Hope for the best, prepare for the worst.
That’s the way the City Council decided to handle the appeal by Crown Castle on Tuesday night for a conditional use permit to install a 25-node Distributed Antenna System to improve cell phone network infrastructure throughout Davis.
Understanding that Crown Castle likely would sue the city should they deny the permit, council members gave themselves options on how to address all potential outcomes of the firm’s application. About two dozen residents attended Tuesday’s meeting to protest the project that many have characterized as a visual blight on Davis’ neighborhoods.
First, the council unanimously approved a motion asking city staff to prepare a site-by-site report of the 25 proposed antenna locations for review at its April 3 meeting.
The report will contain information on each proposed antenna site with details on all possible pole types and any viable alternative locations. It also will include input from the city, Crown Castle and the residents who live near each site.
Council members hope they can find enough sites acceptable to all parties, allowing the project to move forward and a lawsuit to be avoided.

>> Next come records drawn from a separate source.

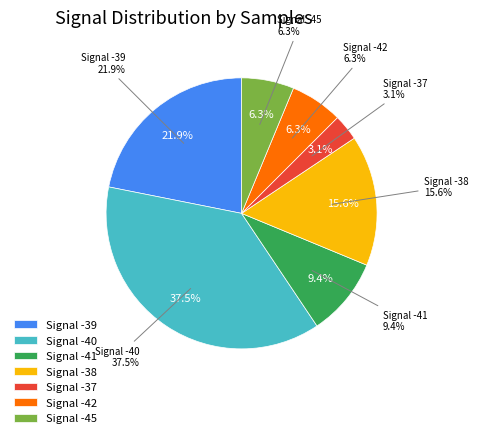

Is -41 the majority of the pie?

No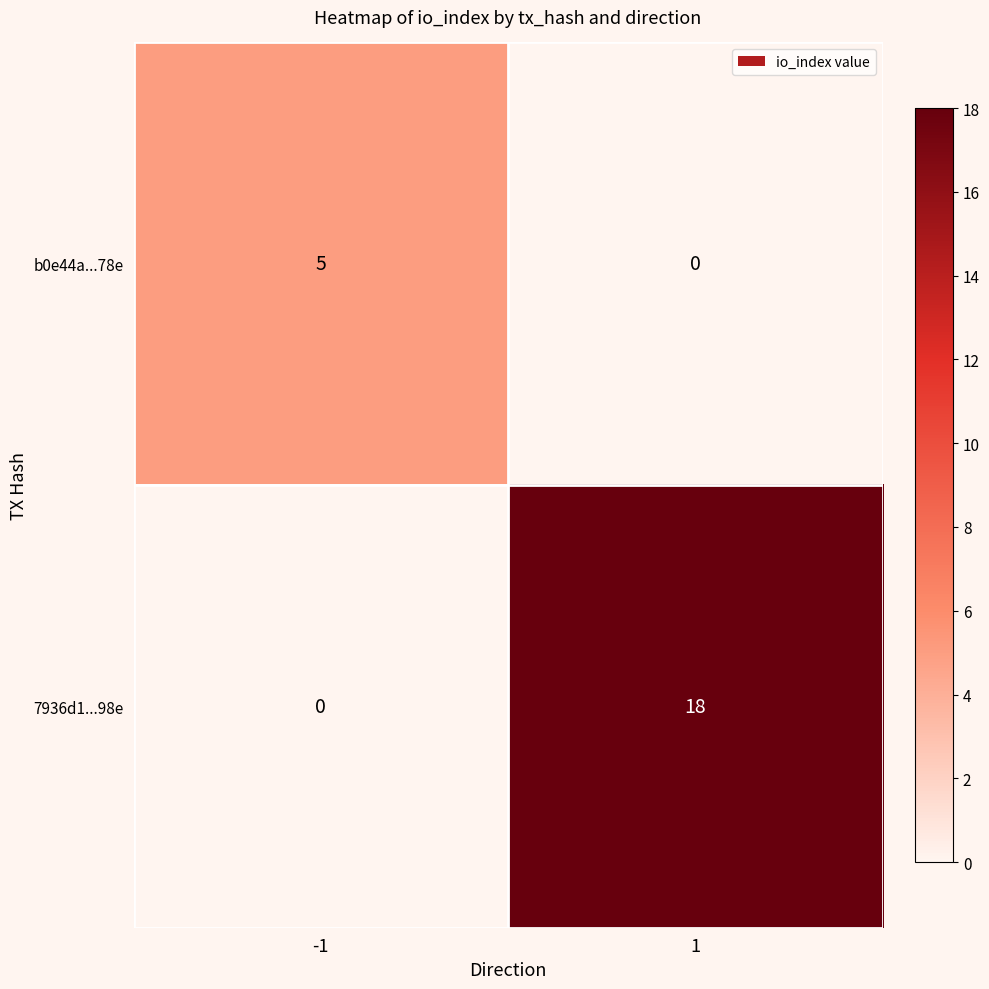

What is the maximum value for b0e44a...78e?

5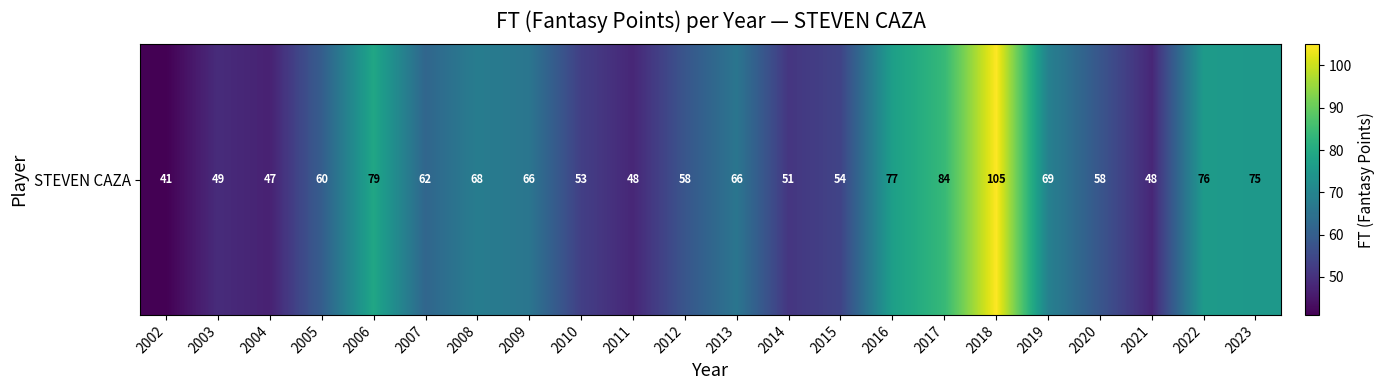

What is the sum of the values at 2007 and 2009?

128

But if that idea doesn’t work, the council formed Plan B.
The second part of the motion asked city staff to bring back a draft of findings for denial of the permit in case the council decides in April that an acceptable compromise cannot be reached.
As a Crown Castle lawsuit would be likely in that case, the council also asked City Attorney Harriet Steiner to advise it on how to craft the city’s preferred project proposal that a court might approve should it rule in favor of Crown Castle.
Because the state considers Crown Castle a public utility, giving it the right to install its equipment on public easements, city staff believes Crown Castle likely would win any case in court.
To help gather information for the 25-node report for the next City Council meeting, the city’s principal planner, Mike Webb, has asked residents who live near the proposed antenna sites to email him at [email protected] with ideas about acceptable alternatives.
However, many Davis residents who spoke against the project during public comment made it clear they want to see no antennas at all.
“This proposal would create a whole new level of intrusion into our residential neighborhoods,” said East Davis resident Jill Theg. “These antennas are unsightly, they’re ugly, they’re out of character with residential areas and the ground cabinets that would have to accompany them are very bulky. They’re large, they’re unsightly and they’re noisy.”
Added Stonegate resident Meredith Herman, “Rather than listening to the concerns of residents and providing installations and technology that address these concerns, (Crown Castle is) threatening to sue us if they are not permitted to place cell towers of the kind they, rather than we, want and locate them where they, not we, choose.
“Threatening to sue because a community of concerned citizens refuses to be taken advantage of is the act of a bully.”
At one point during Tuesday’s deliberations, Councilman Dan Wolk made a motion to ask for findings to deny the application outright, but he was voted down 4-1 by his colleagues, who wanted to weigh their options at the next council meeting.
“I feel like at the end of the day, this is about local control,” Wolk said. “And Crown Castle, essentially, with the consent of the state government and the federal government, is seeking to usurp that local control and I find that very discomforting.”